Personal information
- Born: December 8, 1983 (age 42) South Euclid, Ohio, U.S.
- Listed height: 6 ft 2 in (1.88 m)
- Listed weight: 229 lb (104 kg)

Career information
- High school: Brush (Lyndhurst, Ohio)
- College: Ohio State
- NFL draft: 2007: 5th round, 169th overall pick

Career history
- Indianapolis Colts (2007–2009); New Orleans Saints (2010)*; Omaha Nighthawks (2010); Detroit Lions (2010)*; Omaha Nighthawks (2011);
- * Offseason or practice squad member only

Awards and highlights
- BCS national champion (2002);

Career NFL statistics
- Games played: 7
- Receptions: 1
- Receiving yards: 9
- Stats at Pro Football Reference

= Roy Hall (American football) =

American football player (born 1983)

Roy Hall (born December 8, 1983) is an American former professional football player who was a wide receiver for the Indianapolis Colts of the National Football League (NFL). He played college football for the Ohio State Buckeyes, completing his college career in the 2007 BCS National Championship Game. He was selected by the Indianapolis Colts in the fifth round of the 2007 NFL draft.

==Early life==
Hall was born in Cleveland, Ohio. Hall played high school football at Brush High School in Lyndhurst, Ohio. He was a standout student athlete, carrying a 3.8 GPA while honored as a first-team All-Ohio football and basketball star. Hall was nationally ranked in the top-10 high school wide receivers.

==College career==
Hall was a wide receiver at Ohio State University for the Buckeyes. Hall had six catches for 69 yards his freshman year. He continued to improve during his sophomore season racking up 17 catches for 230 yards. In his junior season he had 16 catches for 134 yards. In his senior season, he ended up with 13 catches for 147 yards. He played in the 2007 BCS National Championship Game. While Hall was not invited to the 2007 NFL combine, had an impressive performance at Pro Day where he ran a 4.32 40-yard dash to get the attention of the Indianapolis Colts.

==Professional career==
===Indianapolis Colts===
Hall started his professional football career with the Colts, drafted in April 2007. In his rookie year, during a week three game against the Houston Texans, Hall was involved in a dangerous special-teams collision with Texans defensive tackle Cedric Killings.
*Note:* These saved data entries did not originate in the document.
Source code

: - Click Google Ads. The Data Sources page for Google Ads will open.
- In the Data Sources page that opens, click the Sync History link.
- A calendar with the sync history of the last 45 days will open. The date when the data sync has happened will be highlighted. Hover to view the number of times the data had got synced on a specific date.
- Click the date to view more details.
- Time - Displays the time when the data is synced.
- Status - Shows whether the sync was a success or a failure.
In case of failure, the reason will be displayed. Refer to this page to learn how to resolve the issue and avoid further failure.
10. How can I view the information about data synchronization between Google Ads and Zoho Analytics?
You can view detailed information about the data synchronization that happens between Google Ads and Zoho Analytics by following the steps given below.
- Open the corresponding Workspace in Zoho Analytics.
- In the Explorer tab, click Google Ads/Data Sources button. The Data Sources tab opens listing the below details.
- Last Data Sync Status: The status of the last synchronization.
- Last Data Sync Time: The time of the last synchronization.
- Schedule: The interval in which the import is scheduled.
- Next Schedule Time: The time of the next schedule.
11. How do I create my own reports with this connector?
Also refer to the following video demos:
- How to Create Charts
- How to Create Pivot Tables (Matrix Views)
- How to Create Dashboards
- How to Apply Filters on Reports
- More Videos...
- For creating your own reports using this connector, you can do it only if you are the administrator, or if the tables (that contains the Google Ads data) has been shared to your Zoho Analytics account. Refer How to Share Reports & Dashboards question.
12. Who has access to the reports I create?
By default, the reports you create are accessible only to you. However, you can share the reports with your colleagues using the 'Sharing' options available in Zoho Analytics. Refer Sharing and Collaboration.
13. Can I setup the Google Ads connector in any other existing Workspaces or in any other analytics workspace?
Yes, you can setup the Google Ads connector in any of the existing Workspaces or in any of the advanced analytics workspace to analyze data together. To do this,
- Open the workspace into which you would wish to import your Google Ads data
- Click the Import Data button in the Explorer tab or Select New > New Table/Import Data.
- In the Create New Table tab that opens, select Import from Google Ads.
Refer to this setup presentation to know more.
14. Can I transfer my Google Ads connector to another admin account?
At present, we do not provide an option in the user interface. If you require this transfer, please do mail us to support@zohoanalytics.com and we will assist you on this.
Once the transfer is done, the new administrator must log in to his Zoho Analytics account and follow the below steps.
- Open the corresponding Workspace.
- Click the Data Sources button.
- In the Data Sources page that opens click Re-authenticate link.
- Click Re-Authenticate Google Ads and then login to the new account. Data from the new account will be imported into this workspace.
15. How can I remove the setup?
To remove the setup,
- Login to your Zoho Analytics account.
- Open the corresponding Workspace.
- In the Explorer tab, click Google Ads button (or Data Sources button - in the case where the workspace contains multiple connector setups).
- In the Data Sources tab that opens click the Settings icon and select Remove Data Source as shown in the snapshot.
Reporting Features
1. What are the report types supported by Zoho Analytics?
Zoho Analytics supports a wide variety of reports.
The collision damaged a vertebra in Killings' neck, ending his season, and ultimately leading him to retire. This injury caused him to be placed on the Injured Reserve, ending Hall's season after only three games.

===New Orleans Saints===
Hall signed with the New Orleans Saints on May 12, 2010. He was waived/injured on June 15, and subsequently placed on injured reserve. He was released from injured reserve with an injury settlement on June 21.

===Detroit Lions===
Hall was signed to the Detroit Lions practice squad on December 14, 2010.